'On those occasions,' asked Simms, 'when you are waiting for twelve o'clock, does the evening not seem to pass very slowly?'

Then Rob blushed.

'At all events, come with me to-night,' said Simms, 'to my club. I am going now to the Wigwam, and we may meet men there worth your knowing.'

The Wigwam is one of the best known literary clubs in London, and as they rattled to it in a hansom, the driver of which was the broken son of a peer, Rob remarked that its fame had even travelled to his saw-mill.

'It has such a name,' said Simms in reply, 'that I feel sorry for any one who is taken to it for the first time. The best way to admire the Wigwam is not to go to it.'

'I always thought it was considered the pleasantest club in London,' Rob said.

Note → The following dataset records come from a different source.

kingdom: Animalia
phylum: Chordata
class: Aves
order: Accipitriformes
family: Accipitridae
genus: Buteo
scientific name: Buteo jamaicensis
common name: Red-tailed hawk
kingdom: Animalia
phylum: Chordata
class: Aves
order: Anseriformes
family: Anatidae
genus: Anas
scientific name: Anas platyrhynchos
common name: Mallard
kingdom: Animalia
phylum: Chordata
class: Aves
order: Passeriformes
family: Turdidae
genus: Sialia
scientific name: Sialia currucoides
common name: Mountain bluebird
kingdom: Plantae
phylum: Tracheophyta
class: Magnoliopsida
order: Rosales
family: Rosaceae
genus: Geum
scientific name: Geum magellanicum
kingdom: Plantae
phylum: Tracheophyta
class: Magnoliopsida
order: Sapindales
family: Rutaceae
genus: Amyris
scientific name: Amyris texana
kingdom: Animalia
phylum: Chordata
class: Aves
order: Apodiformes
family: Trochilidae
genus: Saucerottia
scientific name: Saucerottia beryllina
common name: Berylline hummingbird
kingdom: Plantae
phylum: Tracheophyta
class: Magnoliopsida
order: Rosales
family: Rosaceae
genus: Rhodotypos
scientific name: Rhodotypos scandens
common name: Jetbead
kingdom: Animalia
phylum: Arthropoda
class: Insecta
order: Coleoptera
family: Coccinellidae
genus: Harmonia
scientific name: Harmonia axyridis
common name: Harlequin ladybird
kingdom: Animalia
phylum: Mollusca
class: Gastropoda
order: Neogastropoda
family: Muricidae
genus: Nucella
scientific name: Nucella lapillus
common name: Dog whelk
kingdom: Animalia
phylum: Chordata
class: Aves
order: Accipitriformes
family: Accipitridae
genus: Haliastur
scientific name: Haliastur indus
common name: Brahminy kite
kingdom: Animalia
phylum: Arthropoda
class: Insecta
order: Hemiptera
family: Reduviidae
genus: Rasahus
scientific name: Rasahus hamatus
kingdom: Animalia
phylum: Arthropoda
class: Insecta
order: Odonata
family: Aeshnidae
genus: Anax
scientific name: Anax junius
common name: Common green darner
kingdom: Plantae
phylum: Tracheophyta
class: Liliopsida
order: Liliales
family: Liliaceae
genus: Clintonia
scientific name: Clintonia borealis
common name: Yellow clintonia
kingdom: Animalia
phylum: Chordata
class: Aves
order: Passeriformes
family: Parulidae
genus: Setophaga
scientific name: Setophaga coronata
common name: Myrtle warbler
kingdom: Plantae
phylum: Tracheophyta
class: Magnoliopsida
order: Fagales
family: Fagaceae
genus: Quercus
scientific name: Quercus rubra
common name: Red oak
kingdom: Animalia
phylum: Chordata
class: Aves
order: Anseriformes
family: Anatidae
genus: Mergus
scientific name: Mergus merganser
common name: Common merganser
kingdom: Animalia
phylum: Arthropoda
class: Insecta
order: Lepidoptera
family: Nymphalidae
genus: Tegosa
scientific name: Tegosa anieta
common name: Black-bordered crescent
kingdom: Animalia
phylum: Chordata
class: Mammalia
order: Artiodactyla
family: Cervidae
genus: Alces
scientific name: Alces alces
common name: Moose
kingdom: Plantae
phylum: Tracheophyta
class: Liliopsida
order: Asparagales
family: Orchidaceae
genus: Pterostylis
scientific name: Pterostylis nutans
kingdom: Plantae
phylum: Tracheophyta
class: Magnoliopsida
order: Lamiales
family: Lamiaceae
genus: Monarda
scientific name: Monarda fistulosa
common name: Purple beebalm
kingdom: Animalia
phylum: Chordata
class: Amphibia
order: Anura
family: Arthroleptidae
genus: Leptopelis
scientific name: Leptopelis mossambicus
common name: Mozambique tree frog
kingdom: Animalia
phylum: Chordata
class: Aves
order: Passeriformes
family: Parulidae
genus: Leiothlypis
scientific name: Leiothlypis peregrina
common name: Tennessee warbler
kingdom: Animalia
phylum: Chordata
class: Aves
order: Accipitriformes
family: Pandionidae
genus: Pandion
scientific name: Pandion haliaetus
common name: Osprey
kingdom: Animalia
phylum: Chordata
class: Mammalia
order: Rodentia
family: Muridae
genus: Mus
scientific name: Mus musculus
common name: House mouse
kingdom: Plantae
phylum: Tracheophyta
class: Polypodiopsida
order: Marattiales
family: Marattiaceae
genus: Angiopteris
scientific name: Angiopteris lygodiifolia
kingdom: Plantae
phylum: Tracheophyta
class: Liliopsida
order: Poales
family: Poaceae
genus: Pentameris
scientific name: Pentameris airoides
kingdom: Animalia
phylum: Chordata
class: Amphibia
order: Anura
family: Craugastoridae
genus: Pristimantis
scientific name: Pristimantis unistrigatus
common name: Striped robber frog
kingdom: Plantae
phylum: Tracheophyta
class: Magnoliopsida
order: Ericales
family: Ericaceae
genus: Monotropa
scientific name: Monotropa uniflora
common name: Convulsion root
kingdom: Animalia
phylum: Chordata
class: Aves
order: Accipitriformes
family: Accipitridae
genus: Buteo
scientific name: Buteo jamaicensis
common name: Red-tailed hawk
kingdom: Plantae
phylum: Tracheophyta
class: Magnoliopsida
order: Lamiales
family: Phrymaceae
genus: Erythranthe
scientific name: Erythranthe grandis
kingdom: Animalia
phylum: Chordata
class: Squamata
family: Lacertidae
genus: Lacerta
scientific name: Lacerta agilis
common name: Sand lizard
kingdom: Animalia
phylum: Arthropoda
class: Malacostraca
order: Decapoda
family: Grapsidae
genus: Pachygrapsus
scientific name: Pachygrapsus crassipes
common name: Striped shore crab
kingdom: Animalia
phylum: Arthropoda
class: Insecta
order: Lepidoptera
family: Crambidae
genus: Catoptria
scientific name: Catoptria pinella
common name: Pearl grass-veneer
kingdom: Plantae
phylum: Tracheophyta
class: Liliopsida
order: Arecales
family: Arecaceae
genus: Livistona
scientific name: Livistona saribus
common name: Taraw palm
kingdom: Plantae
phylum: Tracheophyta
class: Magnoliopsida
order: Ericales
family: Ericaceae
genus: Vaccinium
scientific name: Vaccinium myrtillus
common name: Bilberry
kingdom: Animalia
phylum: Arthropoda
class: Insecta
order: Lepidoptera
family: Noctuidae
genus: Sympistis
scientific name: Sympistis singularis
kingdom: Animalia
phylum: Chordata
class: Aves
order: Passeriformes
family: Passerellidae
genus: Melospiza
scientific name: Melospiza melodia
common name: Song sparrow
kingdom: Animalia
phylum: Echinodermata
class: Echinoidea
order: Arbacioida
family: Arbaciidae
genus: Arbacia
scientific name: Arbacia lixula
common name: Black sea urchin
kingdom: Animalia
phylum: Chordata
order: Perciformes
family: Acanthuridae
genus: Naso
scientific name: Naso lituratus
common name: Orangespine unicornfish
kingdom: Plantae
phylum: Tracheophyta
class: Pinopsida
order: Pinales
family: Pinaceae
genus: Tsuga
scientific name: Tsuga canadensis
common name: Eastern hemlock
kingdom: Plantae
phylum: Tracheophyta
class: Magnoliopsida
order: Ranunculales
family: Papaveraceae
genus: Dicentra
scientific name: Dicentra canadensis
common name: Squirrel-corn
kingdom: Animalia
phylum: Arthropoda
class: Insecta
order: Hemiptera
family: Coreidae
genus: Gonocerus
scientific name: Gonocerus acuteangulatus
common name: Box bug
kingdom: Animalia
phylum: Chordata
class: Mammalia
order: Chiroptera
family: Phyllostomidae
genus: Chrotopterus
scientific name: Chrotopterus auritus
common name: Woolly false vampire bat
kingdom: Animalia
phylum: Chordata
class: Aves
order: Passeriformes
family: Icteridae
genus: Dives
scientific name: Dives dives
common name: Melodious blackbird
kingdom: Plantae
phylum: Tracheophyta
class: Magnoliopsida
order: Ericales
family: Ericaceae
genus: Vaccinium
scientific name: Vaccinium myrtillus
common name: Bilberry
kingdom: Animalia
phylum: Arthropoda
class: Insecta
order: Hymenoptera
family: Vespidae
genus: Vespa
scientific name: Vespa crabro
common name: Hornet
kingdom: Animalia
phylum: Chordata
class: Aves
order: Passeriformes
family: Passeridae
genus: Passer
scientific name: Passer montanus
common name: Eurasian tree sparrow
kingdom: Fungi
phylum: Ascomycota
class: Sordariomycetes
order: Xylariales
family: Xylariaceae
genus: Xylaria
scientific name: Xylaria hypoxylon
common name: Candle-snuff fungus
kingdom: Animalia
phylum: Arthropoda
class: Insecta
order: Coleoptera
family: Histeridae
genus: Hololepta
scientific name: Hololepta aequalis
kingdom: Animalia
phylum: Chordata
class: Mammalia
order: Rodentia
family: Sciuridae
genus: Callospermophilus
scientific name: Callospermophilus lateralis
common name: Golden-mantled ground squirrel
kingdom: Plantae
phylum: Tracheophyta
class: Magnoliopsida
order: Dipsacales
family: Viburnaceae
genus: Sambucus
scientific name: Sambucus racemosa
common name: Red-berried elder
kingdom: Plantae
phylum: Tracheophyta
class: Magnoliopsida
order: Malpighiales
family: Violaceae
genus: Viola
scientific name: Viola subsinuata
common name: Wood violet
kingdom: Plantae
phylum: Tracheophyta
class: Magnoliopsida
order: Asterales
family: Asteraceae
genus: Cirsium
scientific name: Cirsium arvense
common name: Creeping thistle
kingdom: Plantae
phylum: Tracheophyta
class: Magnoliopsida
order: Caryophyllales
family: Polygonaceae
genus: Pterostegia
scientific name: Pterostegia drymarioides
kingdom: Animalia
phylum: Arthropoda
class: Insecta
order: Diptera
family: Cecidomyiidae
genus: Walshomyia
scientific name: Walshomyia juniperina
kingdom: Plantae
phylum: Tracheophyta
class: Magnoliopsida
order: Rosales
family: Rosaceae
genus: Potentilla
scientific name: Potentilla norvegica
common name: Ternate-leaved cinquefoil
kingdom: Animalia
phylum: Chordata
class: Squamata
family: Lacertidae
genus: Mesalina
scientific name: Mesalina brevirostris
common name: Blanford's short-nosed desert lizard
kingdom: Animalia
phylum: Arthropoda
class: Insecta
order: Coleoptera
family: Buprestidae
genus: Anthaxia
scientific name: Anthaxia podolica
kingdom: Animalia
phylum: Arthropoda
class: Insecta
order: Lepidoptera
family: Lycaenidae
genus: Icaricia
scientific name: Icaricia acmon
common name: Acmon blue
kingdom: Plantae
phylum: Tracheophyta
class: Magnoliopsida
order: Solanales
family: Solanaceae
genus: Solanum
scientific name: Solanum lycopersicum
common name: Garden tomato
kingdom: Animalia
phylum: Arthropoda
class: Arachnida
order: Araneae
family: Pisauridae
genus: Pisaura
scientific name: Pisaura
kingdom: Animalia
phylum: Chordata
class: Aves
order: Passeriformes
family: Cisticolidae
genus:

'So it is,' said Simms, who was a member of half a dozen; 'most of the others are only meant for sitting in on padded chairs and calling out "sh-sh" when any other body speaks.'

At the Wigwam there is a special dinner every Saturday evening, but it was over before Simms and Rob arrived, and the members were crowding into the room where great poets have sat beating time with churchwardens, while great artists or coming Cabinet ministers sang songs that were not of the drawing-room. A popular novelist, on whom Rob gazed with a veneration that did not spread to his companion's face, was in the chair when they entered, and the room was full of literary men, actors, and artists, of whom, though many were noted, many were also needy. Here was an actor who had separated from his wife because her notices were better than his; and another gentleman of the same profession took Rob aside to say that he was the greatest tragedian on earth if he could only get a chance. Rob did not know what to reply when the eminent cartoonist sitting next him, whom he had looked up to for half a dozen years, told him, by way of opening a conversation, that he had just pawned his watch. They seemed so pleased with poverty that they made as much of a little of it as they could, and the wisest conclusion Rob came to that night was not to take them too seriously. It was, however, a novel world to find oneself in all of a sudden, one in which everybody was a wit at his own expense. Even Simms, who always upheld the Press when any outsider ran it down, sang with applause some verses whose point lay in their being directed against himself. They began—

When clever pressmen write this way,
'As Mr. J. A. Froude would say,'
Is it because they think he would,
And have they read a line of Froude?
Or is it only that they fear
The comment they have made is queer,
And that they either must erase it,
Or say it's Mr. Froude who says it?

Every one abandoned himself to the humour of the evening, and as song followed song, or was wedged between entertainments of other kinds, the room filled with smoke until it resembled London in a fog.